◆ **EXTRAIT**
○ ○ ○

Le 5 octobre 2017, la parole s’est libérée de la manière que nous savons tous. Ce que nous ne savions peut-être pas, c’est que, plus de quarante ans auparavant, entre 1975 et 1976, à Hollywood et à Paris, dans son seul et unique film signé en solo, Sois belle et tais-toi, Delphine Seyrig avait déjà libéré la parole de 23 actrices qui se sont exprimées librement face à elle (et la précieuse caméra vidéo de Carole Roussopoulos) sur le sexisme dans l’industrie cinématographique et les stéréotypes dont sont victimes les comédiennes. Certes il n’était pas encore question d’agressions sexuelles et d’accusations que les victimes n’osaient même pas concevoir ni encore moins proférer à l’époque. Mais le documentaire demeure toujours d’actualité sur le rôle de la femme que les hommes, en particulier les tenants de l’industrie cinématographique, souhaitaient lui attribuer, un rôle souvent de potiche décérébrée, d’où le titre du film. En ce sens, Delphine Seyrig incarne une figure de proue du mouvement féministe, une fonction qui s’est révélée finalement au moins aussi importante que sa carrière d’actrice.
Pendant toute une série d’entretiens, Delphine Seyrig recueille les impressions de vingt-trois actrices de plusieurs nationalités, Jane Fonda, Maria Schneider, Anne Wiazemsky, Juliet Berto, Marie Dubois, Shirley MacLaine, Barbara Steele, qui évoquent leur expérience professionnelle, les rôles qui leur sont proposés et leurs relations avec les réalisateurs et les équipes techniques.
Des visages de femmes, des voix, de la pensée qui circule contre toujours la même oppression, les mêmes diktats masculins, les mêmes impératifs de séduction sans profondeur.
De par son physique féérique et illusoire de poupée en porcelaine, cf. Peau d’Ane de Jacques Demy, on a souvent réduit Delphine Seyrig à une image immaculée à multiples dimensions, comme dans L’Année dernière à Marienbad de Resnais, une « apparition », comme dirait Antoine Doinel dans Baisers volés de Truffaut. En se confrontant à la crème des auteurs (ceux précités, ainsi que Buñuel, Duras, Akerman), elle est devenue une muse, un emblème du cinéma d’art et essai. Néanmoins ce rôle ne lui suffisait pas : elle avait envie de briser son image de fée, de femme inaccessible. Elle apparut ainsi prématurément vieillie (Muriel de Resnais), alanguie et offerte (India Song), plongée dans les affres de la gestion domestique et des relations tarifées (Jeanne Dielman). Mais cela ne lui suffisait pas encore : elle s’empara de la caméra pour faire valoir ses idées et ses convictions, signa d’abord quelques films collectifs, dans le cadre des Insoumuses, Maso et Miso vont en bateau (coréalisé avec Nadja Ringart, Carole Roussopoulos et Ioana Wieder), Scum Manifesto (avec Carole Roussopoulos) et Il ne fait pas chaud (cosigné par les trois coautrices de Maso et Miso), avant de livrer enfin en 1981, cinq ou six ans après son tournage, son unique film signé d’elle toute seule, Sois belle et tais-toi. Aujourd’hui, si Jeanne Dielman est devenu en 2022, selon le sondage de Sight and Sound, le « plus grand film de tous les temps », il le doit quasiment autant à Delphine Seyrig, icône et emblème féministe. qu’au geste expérimental de Chantal Akerman, (un film de 3h30 en plans fixes pour décrire la détresse de la vie domestique d’une femme).

○ ○ ○

◆ **CONSIGNE À SUIVRE**
Reprenez le texte sur Delphine Seyrig et son film Sois belle et tais-toi juste après sa dernière phrase, en poursuivant son propos.

◆ **MATÉRIEL FOURNI**
○ ○ ○

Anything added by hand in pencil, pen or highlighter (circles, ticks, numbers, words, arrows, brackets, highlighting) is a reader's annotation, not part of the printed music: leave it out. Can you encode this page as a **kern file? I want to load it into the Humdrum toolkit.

○ ○ ○

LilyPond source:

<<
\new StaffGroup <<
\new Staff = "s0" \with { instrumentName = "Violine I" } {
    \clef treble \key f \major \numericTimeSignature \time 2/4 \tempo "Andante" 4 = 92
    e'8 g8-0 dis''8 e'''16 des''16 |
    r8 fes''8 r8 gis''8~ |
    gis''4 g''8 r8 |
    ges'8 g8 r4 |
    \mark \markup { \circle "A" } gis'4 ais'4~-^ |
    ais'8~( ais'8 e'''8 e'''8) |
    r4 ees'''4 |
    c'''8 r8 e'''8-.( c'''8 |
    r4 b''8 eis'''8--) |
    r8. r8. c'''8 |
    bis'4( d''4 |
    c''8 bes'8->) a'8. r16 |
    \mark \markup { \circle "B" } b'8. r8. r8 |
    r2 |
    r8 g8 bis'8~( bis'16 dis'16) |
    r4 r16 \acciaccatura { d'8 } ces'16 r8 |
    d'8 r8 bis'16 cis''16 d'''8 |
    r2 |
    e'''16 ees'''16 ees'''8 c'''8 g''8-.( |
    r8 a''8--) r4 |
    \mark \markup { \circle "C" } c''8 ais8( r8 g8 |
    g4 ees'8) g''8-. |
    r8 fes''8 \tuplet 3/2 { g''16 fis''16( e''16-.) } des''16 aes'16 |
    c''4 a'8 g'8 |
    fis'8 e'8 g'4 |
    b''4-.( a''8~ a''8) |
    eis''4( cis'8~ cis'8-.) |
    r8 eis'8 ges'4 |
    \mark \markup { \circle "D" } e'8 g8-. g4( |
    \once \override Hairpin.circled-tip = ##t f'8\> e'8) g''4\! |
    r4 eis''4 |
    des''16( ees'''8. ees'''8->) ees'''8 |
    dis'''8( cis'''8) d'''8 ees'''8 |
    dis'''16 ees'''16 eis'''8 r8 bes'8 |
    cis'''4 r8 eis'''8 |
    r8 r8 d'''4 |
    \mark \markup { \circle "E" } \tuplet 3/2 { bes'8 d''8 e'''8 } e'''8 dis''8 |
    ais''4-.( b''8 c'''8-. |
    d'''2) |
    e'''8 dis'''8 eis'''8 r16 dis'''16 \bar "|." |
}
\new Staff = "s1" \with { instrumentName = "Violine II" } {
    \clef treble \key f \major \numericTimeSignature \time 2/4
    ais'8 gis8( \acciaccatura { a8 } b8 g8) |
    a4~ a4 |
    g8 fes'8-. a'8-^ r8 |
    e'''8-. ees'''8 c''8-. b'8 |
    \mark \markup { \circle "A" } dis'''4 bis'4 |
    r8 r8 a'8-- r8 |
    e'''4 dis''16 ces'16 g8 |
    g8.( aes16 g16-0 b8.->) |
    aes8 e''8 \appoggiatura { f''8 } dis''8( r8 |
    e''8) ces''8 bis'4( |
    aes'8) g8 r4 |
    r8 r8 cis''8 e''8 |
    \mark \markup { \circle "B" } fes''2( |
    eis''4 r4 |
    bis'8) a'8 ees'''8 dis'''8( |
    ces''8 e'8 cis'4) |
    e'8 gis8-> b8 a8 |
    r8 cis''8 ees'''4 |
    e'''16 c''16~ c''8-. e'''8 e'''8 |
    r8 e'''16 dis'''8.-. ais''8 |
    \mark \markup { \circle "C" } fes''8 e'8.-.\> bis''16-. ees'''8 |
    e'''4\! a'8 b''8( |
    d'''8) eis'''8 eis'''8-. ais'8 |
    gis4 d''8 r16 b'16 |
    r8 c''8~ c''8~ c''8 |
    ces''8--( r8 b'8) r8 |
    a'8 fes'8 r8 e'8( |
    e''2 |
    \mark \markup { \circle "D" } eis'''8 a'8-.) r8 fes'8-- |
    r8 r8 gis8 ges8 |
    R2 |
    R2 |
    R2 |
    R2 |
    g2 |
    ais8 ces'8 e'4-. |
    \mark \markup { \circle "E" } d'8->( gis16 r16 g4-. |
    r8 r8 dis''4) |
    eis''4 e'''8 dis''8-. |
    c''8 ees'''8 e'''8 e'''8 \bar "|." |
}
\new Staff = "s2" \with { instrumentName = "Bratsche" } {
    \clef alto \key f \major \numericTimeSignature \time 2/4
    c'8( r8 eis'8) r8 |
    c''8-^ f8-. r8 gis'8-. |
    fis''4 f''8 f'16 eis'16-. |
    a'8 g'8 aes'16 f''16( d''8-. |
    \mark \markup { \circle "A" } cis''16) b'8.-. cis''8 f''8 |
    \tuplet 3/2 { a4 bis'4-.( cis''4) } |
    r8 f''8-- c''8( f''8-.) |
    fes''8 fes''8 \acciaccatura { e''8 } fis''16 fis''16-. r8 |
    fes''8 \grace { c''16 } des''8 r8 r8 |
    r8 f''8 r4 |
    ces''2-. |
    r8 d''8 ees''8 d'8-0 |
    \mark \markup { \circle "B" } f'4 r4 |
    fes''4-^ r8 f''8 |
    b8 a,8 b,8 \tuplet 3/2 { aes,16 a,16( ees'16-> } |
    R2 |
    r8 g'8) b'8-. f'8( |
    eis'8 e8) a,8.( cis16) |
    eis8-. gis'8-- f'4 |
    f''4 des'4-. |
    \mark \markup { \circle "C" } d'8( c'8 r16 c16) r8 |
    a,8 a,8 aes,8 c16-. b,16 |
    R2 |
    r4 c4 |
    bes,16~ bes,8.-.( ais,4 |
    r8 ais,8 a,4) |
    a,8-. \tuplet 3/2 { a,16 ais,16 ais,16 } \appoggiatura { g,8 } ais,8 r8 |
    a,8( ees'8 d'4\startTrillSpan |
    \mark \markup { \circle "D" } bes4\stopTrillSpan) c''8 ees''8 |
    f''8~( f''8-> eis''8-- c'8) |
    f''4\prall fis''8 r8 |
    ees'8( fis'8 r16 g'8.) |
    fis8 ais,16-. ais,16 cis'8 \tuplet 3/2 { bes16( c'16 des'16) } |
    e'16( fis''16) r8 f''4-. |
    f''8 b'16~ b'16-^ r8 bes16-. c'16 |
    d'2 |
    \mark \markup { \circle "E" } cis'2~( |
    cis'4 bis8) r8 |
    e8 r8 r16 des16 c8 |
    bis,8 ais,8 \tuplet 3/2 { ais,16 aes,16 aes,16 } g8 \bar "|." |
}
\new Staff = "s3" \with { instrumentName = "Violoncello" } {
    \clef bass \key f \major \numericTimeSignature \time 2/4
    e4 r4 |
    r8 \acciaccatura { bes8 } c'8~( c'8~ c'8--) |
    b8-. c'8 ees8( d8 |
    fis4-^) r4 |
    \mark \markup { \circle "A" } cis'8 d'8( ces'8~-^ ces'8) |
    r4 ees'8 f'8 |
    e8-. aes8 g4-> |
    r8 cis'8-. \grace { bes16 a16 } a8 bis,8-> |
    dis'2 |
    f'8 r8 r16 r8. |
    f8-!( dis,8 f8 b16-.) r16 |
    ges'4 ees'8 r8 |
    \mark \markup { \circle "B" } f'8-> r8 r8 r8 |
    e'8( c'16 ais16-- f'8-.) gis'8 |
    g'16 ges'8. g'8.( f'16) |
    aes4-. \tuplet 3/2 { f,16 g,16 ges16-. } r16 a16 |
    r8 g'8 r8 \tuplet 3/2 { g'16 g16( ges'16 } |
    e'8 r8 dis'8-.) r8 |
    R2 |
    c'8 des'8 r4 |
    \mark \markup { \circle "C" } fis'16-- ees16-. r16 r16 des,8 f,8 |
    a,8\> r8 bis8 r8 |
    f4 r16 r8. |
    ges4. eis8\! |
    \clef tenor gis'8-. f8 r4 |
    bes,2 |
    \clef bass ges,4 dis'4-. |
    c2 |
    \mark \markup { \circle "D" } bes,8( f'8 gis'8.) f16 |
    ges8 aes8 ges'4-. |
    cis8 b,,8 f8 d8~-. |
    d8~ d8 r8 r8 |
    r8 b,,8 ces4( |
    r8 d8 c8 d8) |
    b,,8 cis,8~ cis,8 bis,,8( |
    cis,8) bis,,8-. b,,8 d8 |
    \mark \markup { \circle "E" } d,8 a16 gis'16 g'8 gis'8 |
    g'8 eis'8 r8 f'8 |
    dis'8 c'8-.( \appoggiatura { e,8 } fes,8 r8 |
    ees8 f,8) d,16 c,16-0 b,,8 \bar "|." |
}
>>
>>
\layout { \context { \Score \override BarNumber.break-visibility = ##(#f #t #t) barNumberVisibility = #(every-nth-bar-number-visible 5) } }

○ ○ ○

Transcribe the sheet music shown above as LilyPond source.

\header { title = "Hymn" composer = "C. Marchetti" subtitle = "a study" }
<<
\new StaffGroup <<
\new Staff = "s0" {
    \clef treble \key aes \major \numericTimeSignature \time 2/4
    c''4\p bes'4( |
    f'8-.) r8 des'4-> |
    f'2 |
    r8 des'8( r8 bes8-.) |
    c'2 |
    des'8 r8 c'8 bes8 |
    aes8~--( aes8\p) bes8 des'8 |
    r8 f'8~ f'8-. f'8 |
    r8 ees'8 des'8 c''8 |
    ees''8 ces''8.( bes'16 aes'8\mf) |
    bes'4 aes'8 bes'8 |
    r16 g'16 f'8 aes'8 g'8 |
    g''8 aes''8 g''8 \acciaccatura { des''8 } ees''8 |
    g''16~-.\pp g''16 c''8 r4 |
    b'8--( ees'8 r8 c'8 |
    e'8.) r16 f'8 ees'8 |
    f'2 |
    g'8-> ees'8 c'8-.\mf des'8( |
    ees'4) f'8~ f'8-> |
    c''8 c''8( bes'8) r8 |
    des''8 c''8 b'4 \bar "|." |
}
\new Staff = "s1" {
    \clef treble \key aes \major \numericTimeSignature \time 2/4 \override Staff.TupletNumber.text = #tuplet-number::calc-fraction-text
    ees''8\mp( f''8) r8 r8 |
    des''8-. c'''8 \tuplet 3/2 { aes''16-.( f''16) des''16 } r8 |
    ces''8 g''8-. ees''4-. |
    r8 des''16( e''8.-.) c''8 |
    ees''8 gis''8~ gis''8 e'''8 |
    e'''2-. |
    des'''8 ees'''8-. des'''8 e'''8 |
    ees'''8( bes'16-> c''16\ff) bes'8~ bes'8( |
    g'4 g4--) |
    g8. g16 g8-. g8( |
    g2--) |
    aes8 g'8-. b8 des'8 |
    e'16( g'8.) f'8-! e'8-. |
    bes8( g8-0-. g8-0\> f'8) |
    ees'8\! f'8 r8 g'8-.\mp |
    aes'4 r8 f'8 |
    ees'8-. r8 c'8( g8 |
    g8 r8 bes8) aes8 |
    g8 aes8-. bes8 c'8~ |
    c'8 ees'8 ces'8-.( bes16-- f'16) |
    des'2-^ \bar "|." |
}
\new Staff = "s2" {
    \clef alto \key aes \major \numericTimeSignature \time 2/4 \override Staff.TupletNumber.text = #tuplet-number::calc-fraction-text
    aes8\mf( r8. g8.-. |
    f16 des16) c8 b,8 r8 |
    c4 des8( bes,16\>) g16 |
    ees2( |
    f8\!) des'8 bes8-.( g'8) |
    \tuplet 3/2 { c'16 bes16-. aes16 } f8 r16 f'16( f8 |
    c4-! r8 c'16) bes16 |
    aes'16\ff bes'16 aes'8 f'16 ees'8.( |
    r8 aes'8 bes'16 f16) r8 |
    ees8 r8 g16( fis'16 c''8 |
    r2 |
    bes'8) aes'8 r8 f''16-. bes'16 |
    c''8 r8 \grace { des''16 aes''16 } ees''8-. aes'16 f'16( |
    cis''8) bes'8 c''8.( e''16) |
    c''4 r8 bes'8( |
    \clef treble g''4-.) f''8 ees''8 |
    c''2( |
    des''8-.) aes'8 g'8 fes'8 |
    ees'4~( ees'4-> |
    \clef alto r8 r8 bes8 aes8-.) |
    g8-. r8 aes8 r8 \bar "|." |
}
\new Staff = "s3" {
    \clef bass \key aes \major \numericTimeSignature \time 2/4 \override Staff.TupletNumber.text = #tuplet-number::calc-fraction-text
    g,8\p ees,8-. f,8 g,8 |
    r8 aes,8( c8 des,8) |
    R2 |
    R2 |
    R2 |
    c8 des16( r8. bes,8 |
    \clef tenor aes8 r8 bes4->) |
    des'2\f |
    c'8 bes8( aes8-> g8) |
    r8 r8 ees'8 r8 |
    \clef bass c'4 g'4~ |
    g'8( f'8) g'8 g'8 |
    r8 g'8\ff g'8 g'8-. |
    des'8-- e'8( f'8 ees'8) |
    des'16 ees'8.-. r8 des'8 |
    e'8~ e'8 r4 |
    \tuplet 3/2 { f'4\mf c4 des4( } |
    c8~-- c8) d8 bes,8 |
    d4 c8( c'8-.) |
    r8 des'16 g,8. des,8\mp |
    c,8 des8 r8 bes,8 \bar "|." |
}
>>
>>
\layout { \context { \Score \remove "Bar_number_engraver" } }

○ ○ ○

◆ **RÉSULTAT DE L'EXERCICE**
Pourtant Sois belle et tais-toi peut surprendre, voire repousser les spectateurs superficiels, par sa forme très aride : une suite d’entretiens en plans fixes, la caméra étant posée sur un pied, un filmage assez austère, voire janséniste. Seyrig ne voulait filmer que les visages, la pensée, la parole. Les mouvements de caméra étaient franchement superflus et ne pouvaient que distraire du sujet. Si Sois belle et tais-toi est son unique film, c’est non seulement parce qu’il le concernait au plus haut point par son sujet, mais aussi parce qu’elle a décidé de son style très rigoureux. Seyrig, très vite, s’est lassée de son image fantasmée et voulait se montrer en femme-sujet active et réactive. Elle voulait ainsi intervenir dans son propre film, avant de s’apercevoir que les actrices interviewées portaient un discours semblable au sien, mieux qu’elle n’aurait pu le faire elle-même.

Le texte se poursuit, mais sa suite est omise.